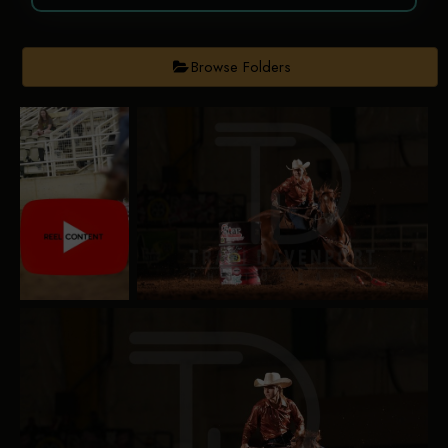
Browse Folders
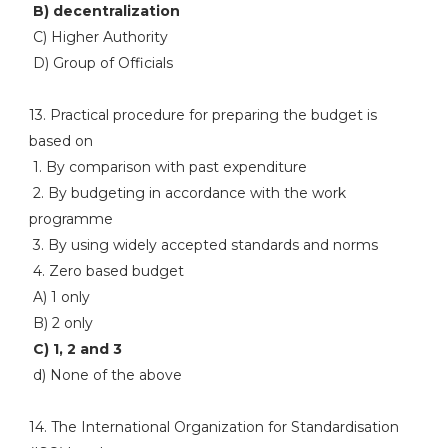
B) decentralization
C) Higher Authority
D) Group of Officials
13. Practical procedure for preparing the budget is
based on
1. By comparison with past expenditure
2. By budgeting in accordance with the work
programme
3. By using widely accepted standards and norms
4. Zero based budget
A) 1 only
B) 2 only
C) 1, 2 and 3
d) None of the above
14. The International Organization for Standardisation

**ACTIVITY:** Since the pictures are not wanted, copy only the text of the records above, exactly.

**TASK RESULT:**
Browse Folders
B) decentralization
C) Higher Authority
D) Group of Officials
13. Practical procedure for preparing the budget is
based on
1. By comparison with past expenditure
2. By budgeting in accordance with the work
programme
3. By using widely accepted standards and norms
4. Zero based budget
A) 1 only
B) 2 only
C) 1, 2 and 3
d) None of the above
14. The International Organization for Standardisation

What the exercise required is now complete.